= It's So Funny =

North Korean comedy television series

It's So Funny ( (Note: Considering the records of programs aired during the times accessible at the site of the South Korean ministry of unification (Individual episodes or lists are linked as follows since the link cannot be accessed unless manually finding it since the current version only allows easy access until 2011 as of 2021.) https://nkinfo.unikorea.go.kr/nkp/theme/listNkTv.do#, the English title mentioned in the title could not be a translation, but a working title that was chosen by Reuters or the translator present at the interview. The closest show that can be identified with the show within the time frame near the release date of the Reuters article was this particular segment, aired in April 9th, 2010, as it can be found here. https://nkinfo.unikorea.go.kr/nkp/theme/nktvprgrList.do It could be referencing this episode from April 5th, 2010, which was titled 사기납니다, which means "This boosts morale!" https://nkinfo.unikorea.go.kr/nkp/theme/nktvprgrList.do)) is a North Korean comedy television show.

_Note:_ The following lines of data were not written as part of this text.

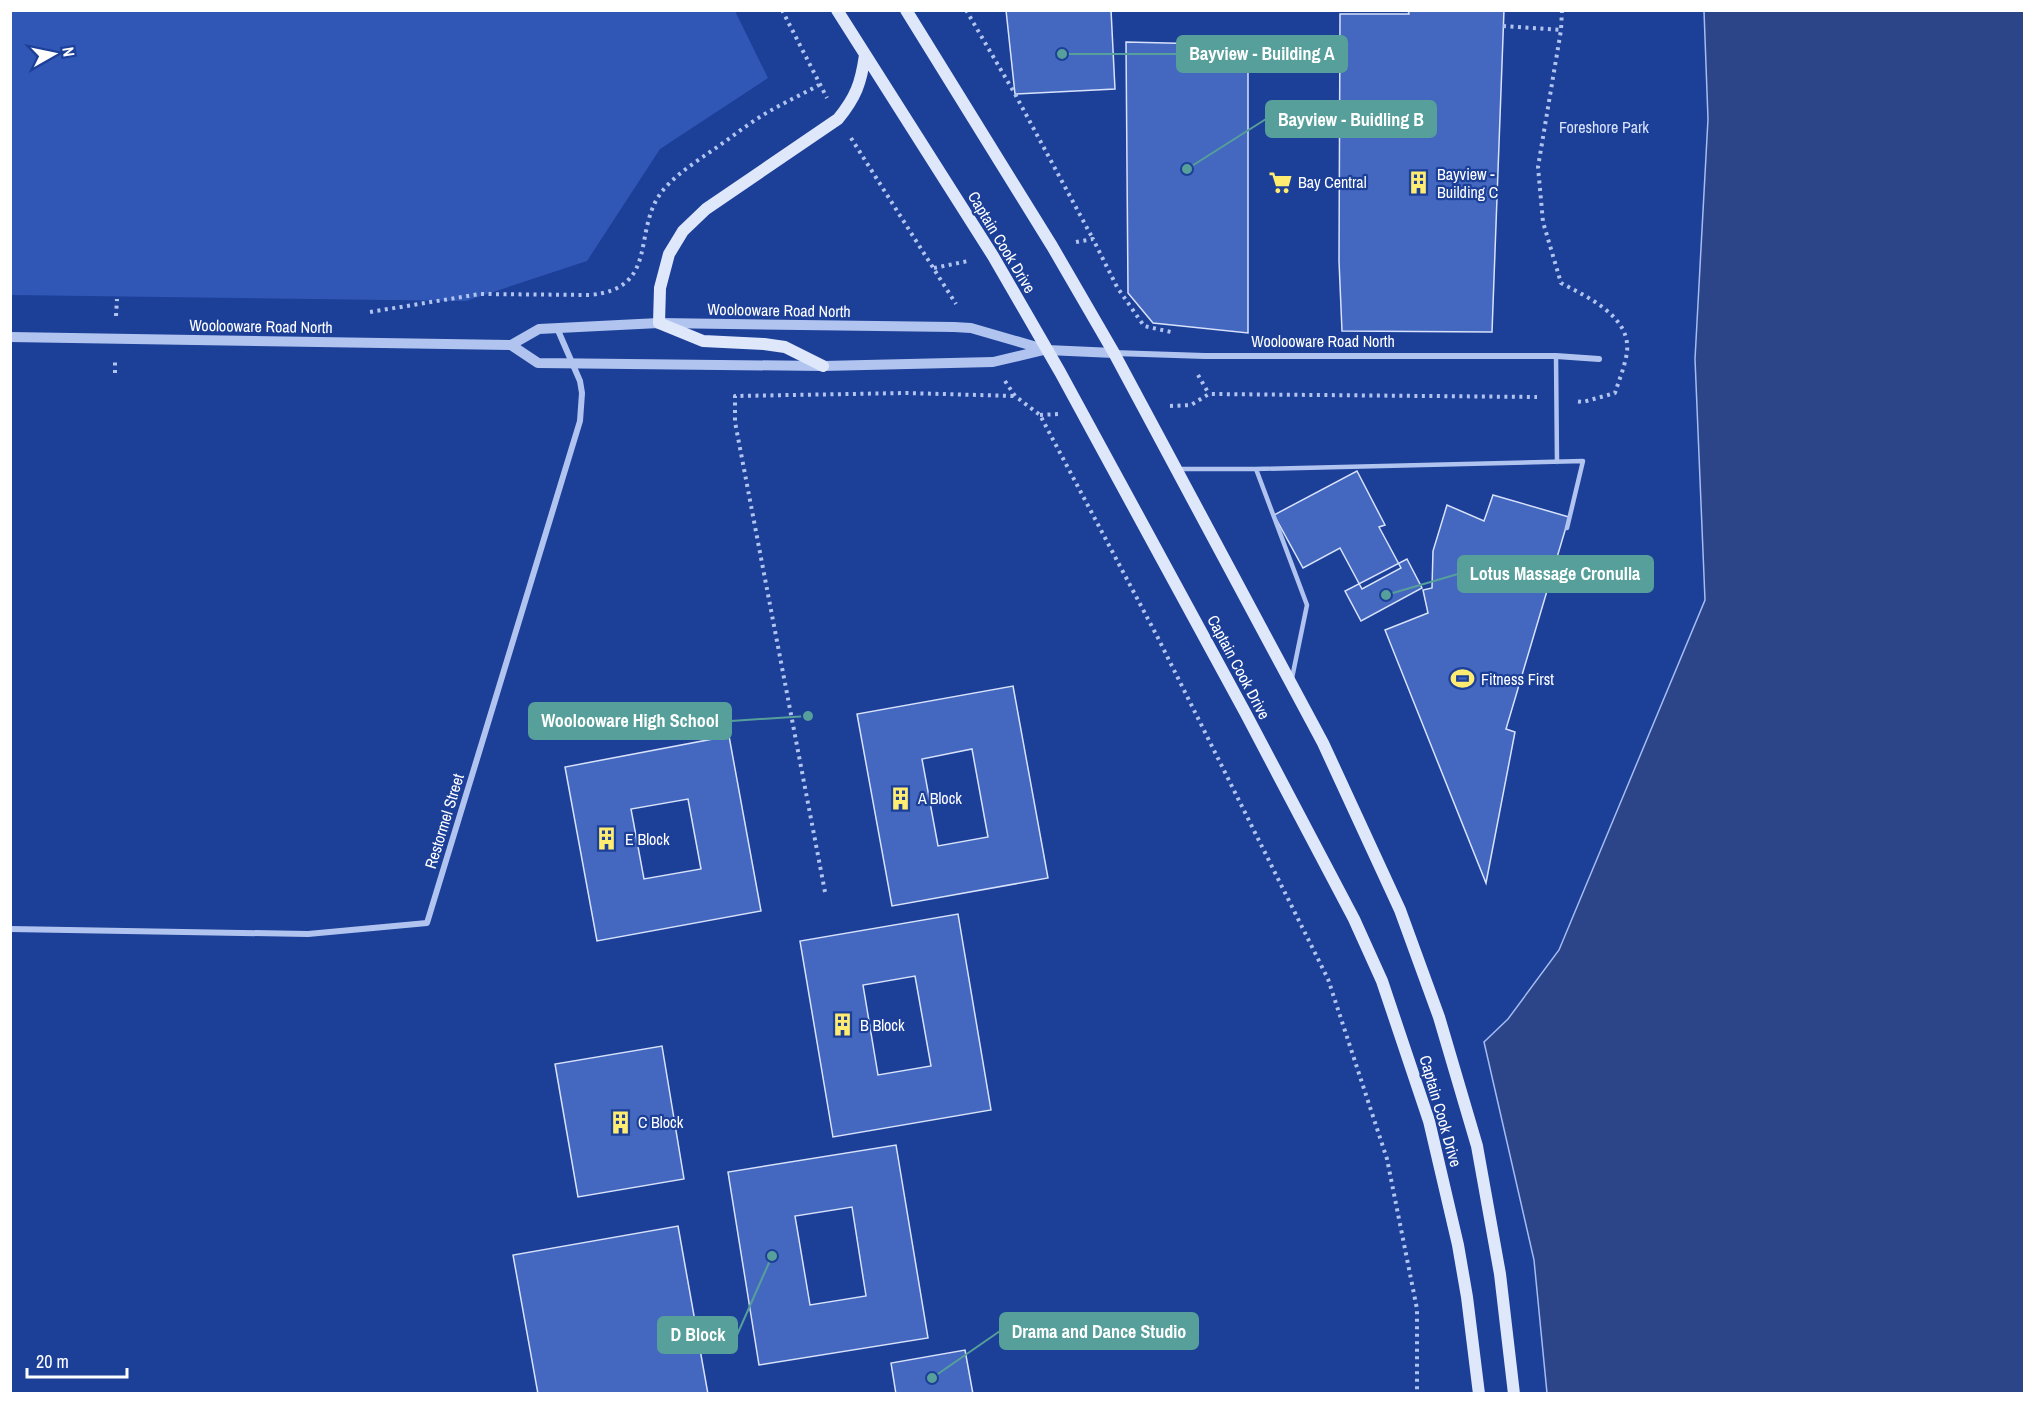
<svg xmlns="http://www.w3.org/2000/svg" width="2035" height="1404" font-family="'Archivo Narrow',sans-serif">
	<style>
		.green { fill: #3057b5 }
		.water { fill: #2b4588; stroke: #a4bcf2; stroke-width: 1.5 }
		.building { fill: #4468bf; stroke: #d8e2fb; stroke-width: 1.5; fill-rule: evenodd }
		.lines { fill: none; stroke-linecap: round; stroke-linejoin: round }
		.path { stroke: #b1c4f0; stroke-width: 4; stroke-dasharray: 3 4.5; stroke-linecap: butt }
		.service { stroke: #b1c4f0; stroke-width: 4.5 }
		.minor { stroke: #b1c4f0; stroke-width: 6 }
		.tertiary { stroke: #b1c4f0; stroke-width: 10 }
		.secondary { stroke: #dfe7fb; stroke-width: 12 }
		.labels { text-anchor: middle; stroke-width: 4.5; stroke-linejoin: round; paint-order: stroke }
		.park-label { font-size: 16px; fill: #d8e2fb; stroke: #1c3f98 }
		.poi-label { font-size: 16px; fill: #fff; stroke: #1c3f98; text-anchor: start }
		.street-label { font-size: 16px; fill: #fff; stroke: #1c3f98 }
		.leader { fill: none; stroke: #579f9a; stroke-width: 2 }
		.callout-dot { fill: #579f9a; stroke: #1c3f98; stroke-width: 2 }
		.callout { fill: #579f9a; stroke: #579f9a; stroke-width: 2 }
		.callout-label { font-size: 18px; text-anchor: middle; font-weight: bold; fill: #fff }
	</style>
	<rect width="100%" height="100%" fill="#1c3f98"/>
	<path class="green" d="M11 10 735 11 768 78 660 149 587 261 466 301 11 295Z"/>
	<path class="water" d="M1704 11H2024V1393H1547L1534 1260 1484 1042 1508 1019 1559 950 1705 600 1695 359 1708 119Z"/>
	<path class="building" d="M1006 10H1111L1115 89 1015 94Z
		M1408 10H1504L1492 332 1342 331 1339 261 1340 14H1409Z
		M1126 42 1248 45V333L1153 323 1128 293Z
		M1357 471 1385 525 1379 527 1401 568 1362 589 1340 548 1303 568 1274 515Z
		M1493 495 1569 517 1506 729 1515 732 1486 883 1385 630 1428 613 1423 590 1432 588 1433 551 1447 505 1484 521Z
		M1407 559 1422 588 1361 621 1345 591Z
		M1013 686 1048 878 892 906 857 714ZM972 749 988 837 938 846 922 759Z
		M729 736 761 911 597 941 565 767ZM688 799 701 869 644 879 631 809Z
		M958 914 991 1110 833 1137 800 941ZM915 976 931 1066 878 1075 863 985Z
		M662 1046 684 1179 578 1197 555 1064Z
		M896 1145 928 1338 759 1365 728 1172ZM852 1207 866 1296 810 1305 795 1216Z
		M678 1226 708 1394H538L513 1255Z
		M965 1350 973 1394H896L891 1363Z"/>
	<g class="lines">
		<path class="path" d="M782 10 827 98
			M966 10 1015 94 1093 239
			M1562 10 1561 30 1538 167 1543 222 1561 283C1587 297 1631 316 1627 352 1625 366 1619 380 1615 393L1583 402 1574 401
			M1503 26 1561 30
			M851 138 956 304
			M1076 242 1093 239 1117 287 1144 326 1171 332
			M934 268 968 261
			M370 312 480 294 590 295C662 288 630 229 664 189 677 174 694 163 710 152 728 140 745 126 763 115 781 104 801 95 819 85
			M116 316 117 299
			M115 373V360
			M1198 375 1209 394
			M1005 381 1015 396 1040 415 1157 636 1328 979 1387 1159 1417 1309V1394
			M1170 406 1191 405 1209 394 1537 397
			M1040 415 1058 414
			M825 892 735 422V396L906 393 1014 396"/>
		<path class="service" d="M1556 356 1557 462
			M1179 469H1256L1583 461 1567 528
			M1256 469 1307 605 1292 678"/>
		<path class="minor" d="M1114 353 1205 356H1556L1599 359
			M10 929 308 934 427 923 580 421 582 393 580 381 557 328"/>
		<path class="tertiary" d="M10 337 511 345 539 329 659 323 954 327 971 328 1047 350 1114 353
			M511 345 538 363 823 366 993 362 1044 350"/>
		<path class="secondary" d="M837 10 993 256 1060 372 1246 714 1354 919 1382 981 1429 1121 1458 1245 1467 1297 1479 1394
			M906 10 1052 246 1114 353 1323 743 1400 910 1439 1017 1477 1146 1500 1274 1514 1394
			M823 366 785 347 764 344 703 341 659 323 660 288 669 254 683 231 706 209 838 119C856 97 861 83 865 55"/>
	</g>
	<defs>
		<symbol id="supermarket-bare" viewBox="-9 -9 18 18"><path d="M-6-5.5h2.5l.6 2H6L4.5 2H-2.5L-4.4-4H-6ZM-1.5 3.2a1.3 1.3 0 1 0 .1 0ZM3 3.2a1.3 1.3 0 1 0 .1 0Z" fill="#ffec70" stroke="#1c3f98" stroke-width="2.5" paint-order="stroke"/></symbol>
		<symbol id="building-bare" viewBox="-9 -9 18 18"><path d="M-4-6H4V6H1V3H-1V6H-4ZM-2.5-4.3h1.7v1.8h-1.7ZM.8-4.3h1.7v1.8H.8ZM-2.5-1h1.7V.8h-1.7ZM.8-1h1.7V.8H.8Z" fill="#ffec70" stroke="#1c3f98" stroke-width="2.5" paint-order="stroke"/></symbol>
		<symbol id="stadium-bare" viewBox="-9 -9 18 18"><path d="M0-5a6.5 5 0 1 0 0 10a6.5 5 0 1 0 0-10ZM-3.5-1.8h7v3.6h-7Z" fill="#ffec70" stroke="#1c3f98" stroke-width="2.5" paint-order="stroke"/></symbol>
	</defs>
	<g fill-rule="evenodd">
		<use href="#supermarket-bare" x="1264" y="166" width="33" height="33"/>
		<use href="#building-bare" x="1402" y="166" width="33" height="33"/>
		<use href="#stadium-bare" x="1446" y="662" width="33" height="33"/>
		<use href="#building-bare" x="884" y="782" width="33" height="33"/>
		<use href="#building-bare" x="590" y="822" width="33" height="33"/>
		<use href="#building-bare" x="826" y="1008" width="33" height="33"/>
		<use href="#building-bare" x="604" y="1106" width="33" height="33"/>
	</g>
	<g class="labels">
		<g class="park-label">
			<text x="1604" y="133">Foreshore Park</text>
		</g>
		<g class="poi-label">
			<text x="1437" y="180">Bayview -<tspan x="1437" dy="18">Building C</tspan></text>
			<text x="1298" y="188">Bay Central</text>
			<text x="1481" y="685">Fitness First</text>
			<text x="918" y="804">A Block</text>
			<text x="625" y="845">E Block</text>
			<text x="860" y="1031">B Block</text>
			<text x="638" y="1128">C Block</text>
		</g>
		<g class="street-label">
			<text transform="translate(1002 242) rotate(59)" y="6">Captain Cook Drive</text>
			<text transform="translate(779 310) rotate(1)" y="6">Woolooware Road North</text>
			<text transform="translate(261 326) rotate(1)" y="6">Woolooware Road North</text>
			<text x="1323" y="347">Woolooware Road North</text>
			<text transform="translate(1239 667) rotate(62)" y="6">Captain Cook Drive</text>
			<text transform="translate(444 821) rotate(-73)" y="6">Restormel Street</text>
			<text transform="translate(1441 1111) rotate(74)" y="6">Captain Cook Drive</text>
		</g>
	</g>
	<path class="leader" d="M1062 54L1177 54M1187 169L1266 119M1386 595L1458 574M808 716L731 721M932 1378L1000 1331M772 1256L737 1335"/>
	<g class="callout-dot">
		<circle cx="1062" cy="54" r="6"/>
		<circle cx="1187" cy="169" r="6"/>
		<circle cx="1386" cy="595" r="6"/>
		<circle cx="808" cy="716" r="6"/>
		<circle cx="932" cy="1378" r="6"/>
		<circle cx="772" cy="1256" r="6"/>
	</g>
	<g class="callout">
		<rect x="1177" y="36" width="170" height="36" rx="6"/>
		<rect x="1266" y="101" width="170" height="36" rx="6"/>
		<rect x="1458" y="556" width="195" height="36" rx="6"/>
		<rect x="529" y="703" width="202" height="36" rx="6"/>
		<rect x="1000" y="1313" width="198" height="36" rx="6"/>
		<rect x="658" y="1317" width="79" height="36" rx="6"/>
	</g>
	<g class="callout-label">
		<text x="1262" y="60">Bayview - Building A</text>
		<text x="1351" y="126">Bayview - Buidling B</text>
		<text x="1555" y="580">Lotus Massage Cronulla</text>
		<text x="630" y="727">Woolooware High School</text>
		<text x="1099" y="1338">Drama and Dance Studio</text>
		<text x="698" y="1341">D Block</text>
	</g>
	<rect width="2035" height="1404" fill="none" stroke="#ffffff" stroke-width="24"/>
	<g transform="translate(54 54) rotate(81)" stroke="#1c3f98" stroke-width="4.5" paint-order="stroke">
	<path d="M0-4.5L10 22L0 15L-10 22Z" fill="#ffffff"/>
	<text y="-9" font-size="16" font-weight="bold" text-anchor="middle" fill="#ffffff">N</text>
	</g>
	<path d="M27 1368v9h100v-9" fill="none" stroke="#ffffff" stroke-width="3"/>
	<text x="36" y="1368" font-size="18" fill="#ffffff" stroke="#1c3f98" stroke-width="4.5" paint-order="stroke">20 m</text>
</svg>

These types of shows have been on the air since the 1970s, the start of state programming in North Korea, making them some of the world's longest-running television comedies as well as a staple of North Korean television.

The show usually consists of a man and a woman in military uniform having a conversation. The two protagonists sometimes sing, dance and try slapstick, involving activities which exceed the boundaries of common sense. The show is intended to improve troop morale. Its themes are often repetitive and its humor obscure, but its propaganda content in favor of the North Korean leadership is blunt.